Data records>
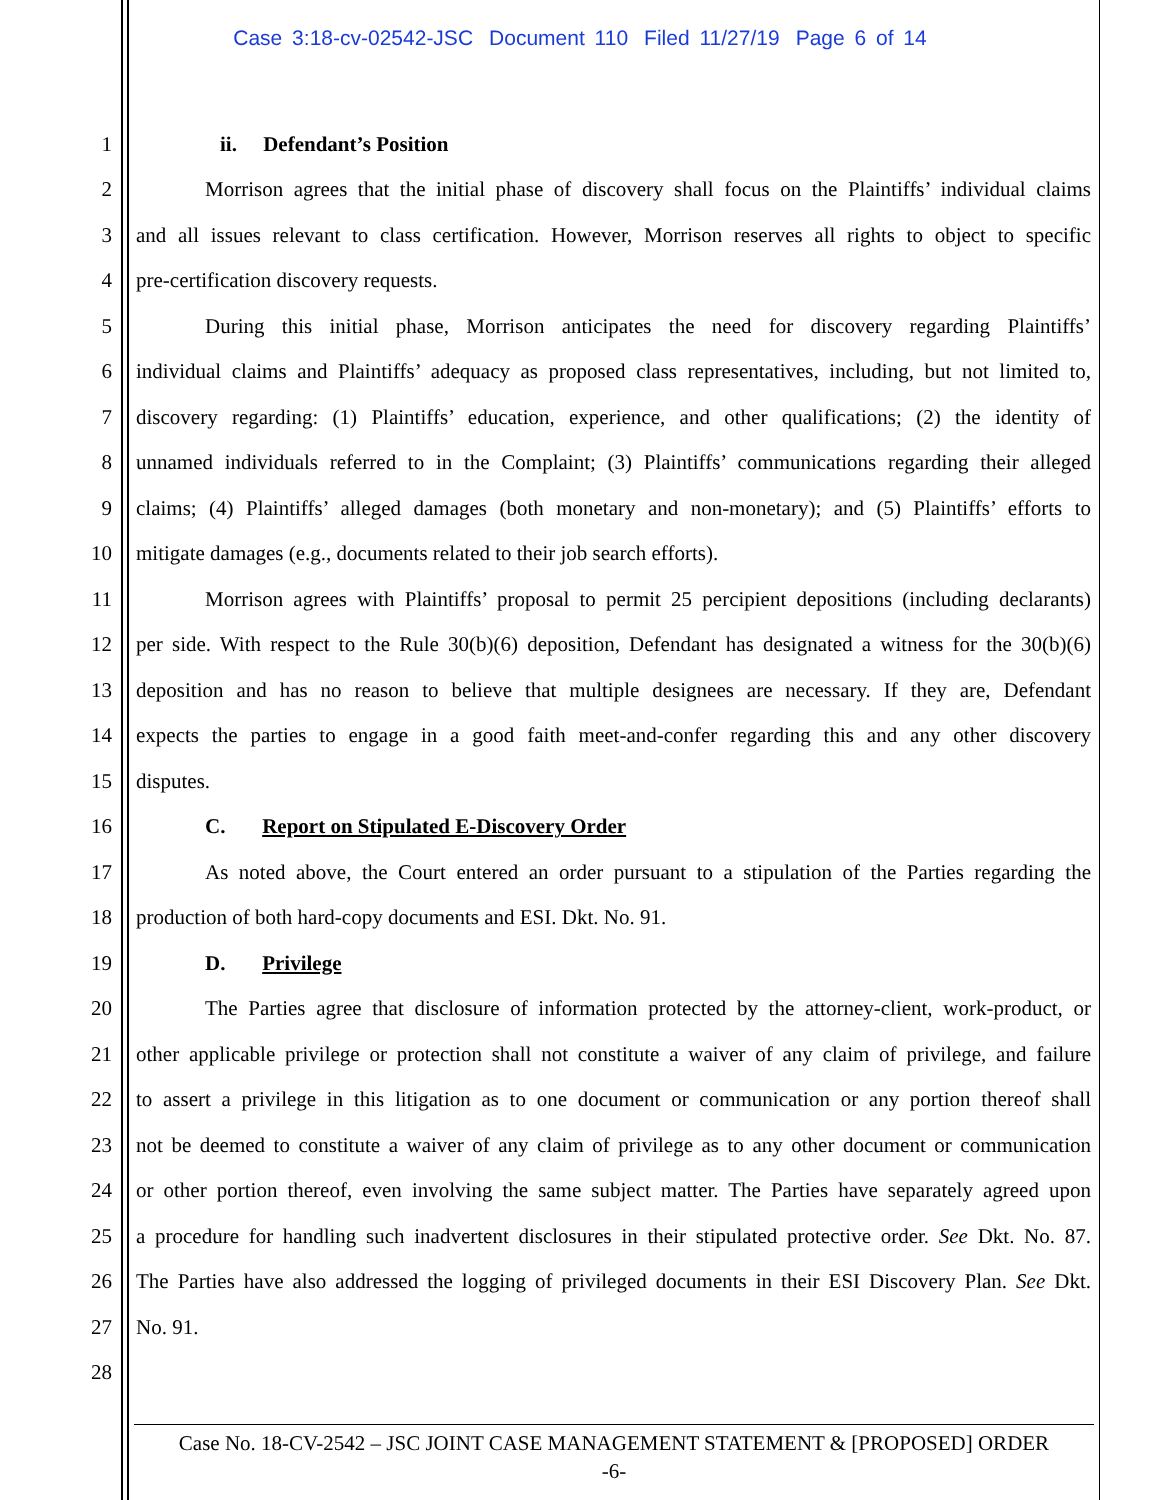Case 3:18-cv-02542-JSC Document 110 Filed 11/27/19 Page 6 of 14
1
ii. Defendant’s Position
2
Morrison agrees that the initial phase of discovery shall focus on the Plaintiffs’ individual claims
3
and all issues relevant to class certification. However, Morrison reserves all rights to object to specific
4
pre-certification discovery requests.
5
During this initial phase, Morrison anticipates the need for discovery regarding Plaintiffs’
6
individual claims and Plaintiffs’ adequacy as proposed class representatives, including, but not limited to,
7
discovery regarding: (1) Plaintiffs’ education, experience, and other qualifications; (2) the identity of
8
unnamed individuals referred to in the Complaint; (3) Plaintiffs’ communications regarding their alleged
9
claims; (4) Plaintiffs’ alleged damages (both monetary and non-monetary); and (5) Plaintiffs’ efforts to
10
mitigate damages (e.g., documents related to their job search efforts).
11
Morrison agrees with Plaintiffs’ proposal to permit 25 percipient depositions (including declarants)
12
per side. With respect to the Rule 30(b)(6) deposition, Defendant has designated a witness for the 30(b)(6)
13
deposition and has no reason to believe that multiple designees are necessary. If they are, Defendant
14
expects the parties to engage in a good faith meet-and-confer regarding this and any other discovery
15
disputes.
16
C. Report on Stipulated E-Discovery Order
17
As noted above, the Court entered an order pursuant to a stipulation of the Parties regarding the
18
production of both hard-copy documents and ESI. Dkt. No. 91.
19
D. Privilege
20
The Parties agree that disclosure of information protected by the attorney-client, work-product, or
21
other applicable privilege or protection shall not constitute a waiver of any claim of privilege, and failure
22
to assert a privilege in this litigation as to one document or communication or any portion thereof shall
23
not be deemed to constitute a waiver of any claim of privilege as to any other document or communication
24
or other portion thereof, even involving the same subject matter. The Parties have separately agreed upon
25
a procedure for handling such inadvertent disclosures in their stipulated protective order. See Dkt. No. 87.
26
The Parties have also addressed the logging of privileged documents in their ESI Discovery Plan. See Dkt.
27
No. 91.
28
Case No. 18-CV-2542 – JSC JOINT CASE MANAGEMENT STATEMENT & [PROPOSED] ORDER
-6-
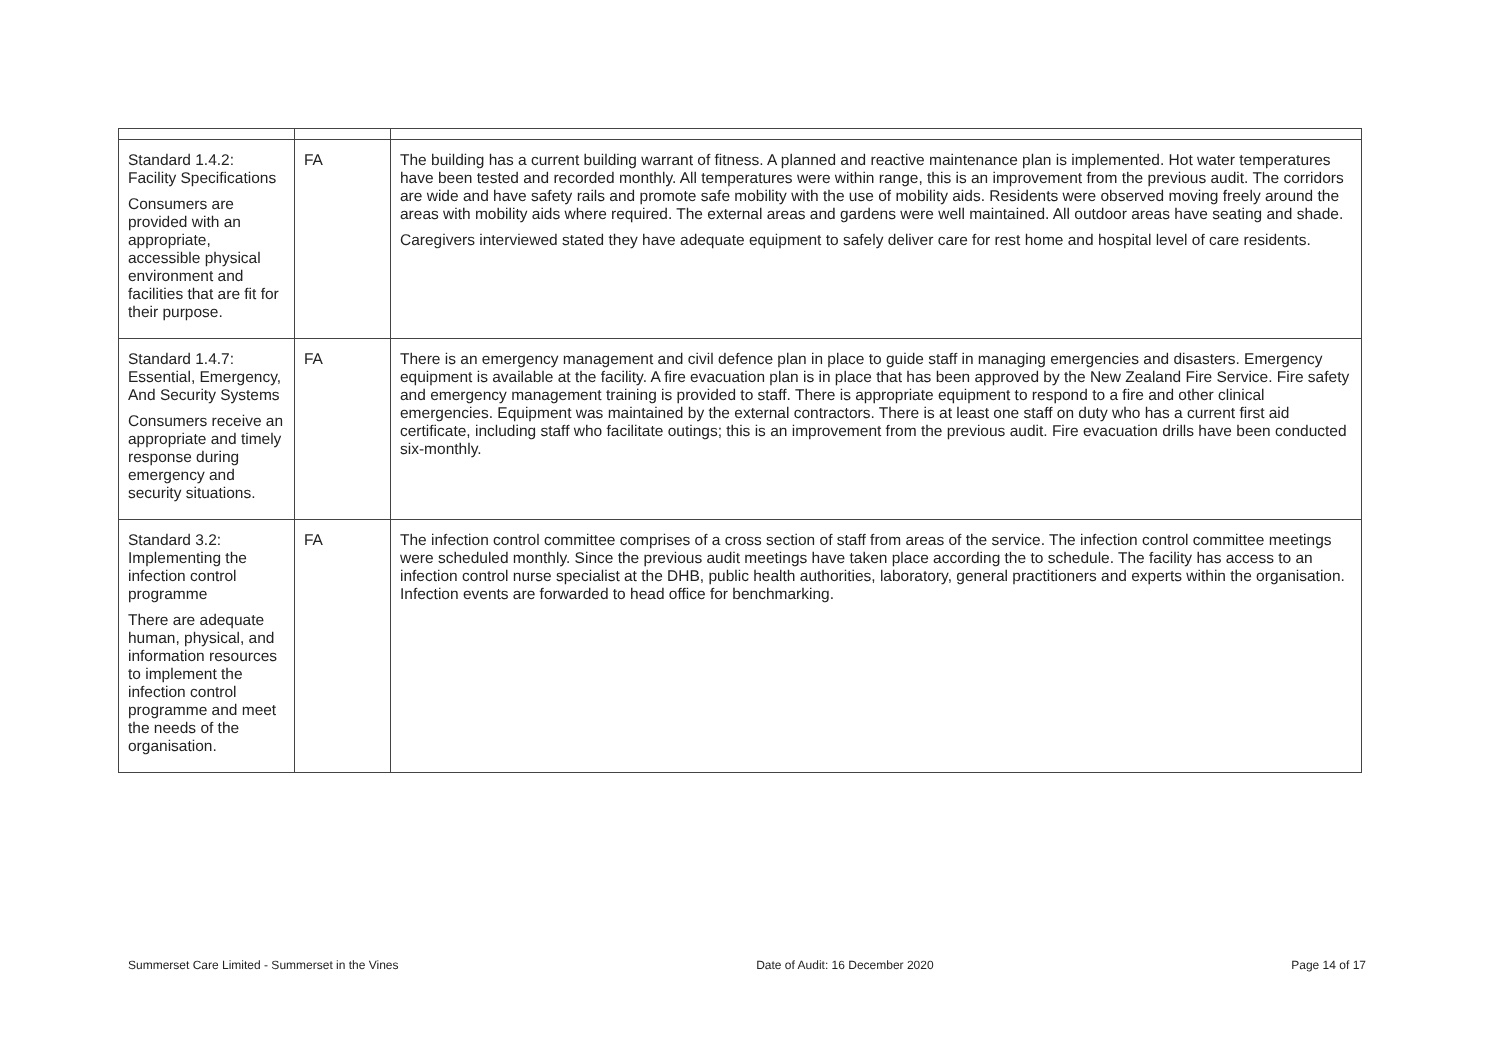| Standard 1.4.2: Facility Specifications Consumers are provided with an appropriate, accessible physical environment and facilities that are fit for their purpose. | FA | The building has a current building warrant of fitness. A planned and reactive maintenance plan is implemented. Hot water temperatures have been tested and recorded monthly. All temperatures were within range, this is an improvement from the previous audit. The corridors are wide and have safety rails and promote safe mobility with the use of mobility aids. Residents were observed moving freely around the areas with mobility aids where required. The external areas and gardens were well maintained. All outdoor areas have seating and shade. Caregivers interviewed stated they have adequate equipment to safely deliver care for rest home and hospital level of care residents. |
| Standard 1.4.7: Essential, Emergency, And Security Systems Consumers receive an appropriate and timely response during emergency and security situations. | FA | There is an emergency management and civil defence plan in place to guide staff in managing emergencies and disasters. Emergency equipment is available at the facility. A fire evacuation plan is in place that has been approved by the New Zealand Fire Service. Fire safety and emergency management training is provided to staff. There is appropriate equipment to respond to a fire and other clinical emergencies. Equipment was maintained by the external contractors. There is at least one staff on duty who has a current first aid certificate, including staff who facilitate outings; this is an improvement from the previous audit. Fire evacuation drills have been conducted six-monthly. |
| Standard 3.2: Implementing the infection control programme There are adequate human, physical, and information resources to implement the infection control programme and meet the needs of the organisation. | FA | The infection control committee comprises of a cross section of staff from areas of the service. The infection control committee meetings were scheduled monthly. Since the previous audit meetings have taken place according the to schedule. The facility has access to an infection control nurse specialist at the DHB, public health authorities, laboratory, general practitioners and experts within the organisation. Infection events are forwarded to head office for benchmarking. |
Summerset Care Limited - Summerset in the Vines Date of Audit: 16 December 2020 Page 14 of 17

TASK PROMPT>
Give the entries again exactly, but skip every image.

RESPONSE TO THIS TASK>
Case 3:18-cv-02542-JSC Document 110 Filed 11/27/19 Page 6 of 14
1
ii. Defendant’s Position
2
Morrison agrees that the initial phase of discovery shall focus on the Plaintiffs’ individual claims
3
and all issues relevant to class certification. However, Morrison reserves all rights to object to specific
4
pre-certification discovery requests.
5
During this initial phase, Morrison anticipates the need for discovery regarding Plaintiffs’
6
individual claims and Plaintiffs’ adequacy as proposed class representatives, including, but not limited to,
7
discovery regarding: (1) Plaintiffs’ education, experience, and other qualifications; (2) the identity of
8
unnamed individuals referred to in the Complaint; (3) Plaintiffs’ communications regarding their alleged
9
claims; (4) Plaintiffs’ alleged damages (both monetary and non-monetary); and (5) Plaintiffs’ efforts to
10
mitigate damages (e.g., documents related to their job search efforts).
11
Morrison agrees with Plaintiffs’ proposal to permit 25 percipient depositions (including declarants)
12
per side. With respect to the Rule 30(b)(6) deposition, Defendant has designated a witness for the 30(b)(6)
13
deposition and has no reason to believe that multiple designees are necessary. If they are, Defendant
14
expects the parties to engage in a good faith meet-and-confer regarding this and any other discovery
15
disputes.
16
C. Report on Stipulated E-Discovery Order
17
As noted above, the Court entered an order pursuant to a stipulation of the Parties regarding the
18
production of both hard-copy documents and ESI. Dkt. No. 91.
19
D. Privilege
20
The Parties agree that disclosure of information protected by the attorney-client, work-product, or
21
other applicable privilege or protection shall not constitute a waiver of any claim of privilege, and failure
22
to assert a privilege in this litigation as to one document or communication or any portion thereof shall
23
not be deemed to constitute a waiver of any claim of privilege as to any other document or communication
24
or other portion thereof, even involving the same subject matter. The Parties have separately agreed upon
25
a procedure for handling such inadvertent disclosures in their stipulated protective order. See Dkt. No. 87.
26
The Parties have also addressed the logging of privileged documents in their ESI Discovery Plan. See Dkt.
27
No. 91.
28
Case No. 18-CV-2542 – JSC JOINT CASE MANAGEMENT STATEMENT & [PROPOSED] ORDER
-6-
| Standard 1.4.2: Facility Specifications Consumers are provided with an appropriate, accessible physical environment and facilities that are fit for their purpose. | FA | The building has a current building warrant of fitness. A planned and reactive maintenance plan is implemented. Hot water temperatures have been tested and recorded monthly. All temperatures were within range, this is an improvement from the previous audit. The corridors are wide and have safety rails and promote safe mobility with the use of mobility aids. Residents were observed moving freely around the areas with mobility aids where required. The external areas and gardens were well maintained. All outdoor areas have seating and shade. Caregivers interviewed stated they have adequate equipment to safely deliver care for rest home and hospital level of care residents. |
| Standard 1.4.7: Essential, Emergency, And Security Systems Consumers receive an appropriate and timely response during emergency and security situations. | FA | There is an emergency management and civil defence plan in place to guide staff in managing emergencies and disasters. Emergency equipment is available at the facility. A fire evacuation plan is in place that has been approved by the New Zealand Fire Service. Fire safety and emergency management training is provided to staff. There is appropriate equipment to respond to a fire and other clinical emergencies. Equipment was maintained by the external contractors. There is at least one staff on duty who has a current first aid certificate, including staff who facilitate outings; this is an improvement from the previous audit. Fire evacuation drills have been conducted six-monthly. |
| Standard 3.2: Implementing the infection control programme There are adequate human, physical, and information resources to implement the infection control programme and meet the needs of the organisation. | FA | The infection control committee comprises of a cross section of staff from areas of the service. The infection control committee meetings were scheduled monthly. Since the previous audit meetings have taken place according the to schedule. The facility has access to an infection control nurse specialist at the DHB, public health authorities, laboratory, general practitioners and experts within the organisation. Infection events are forwarded to head office for benchmarking. |
Summerset Care Limited - Summerset in the Vines Date of Audit: 16 December 2020 Page 14 of 17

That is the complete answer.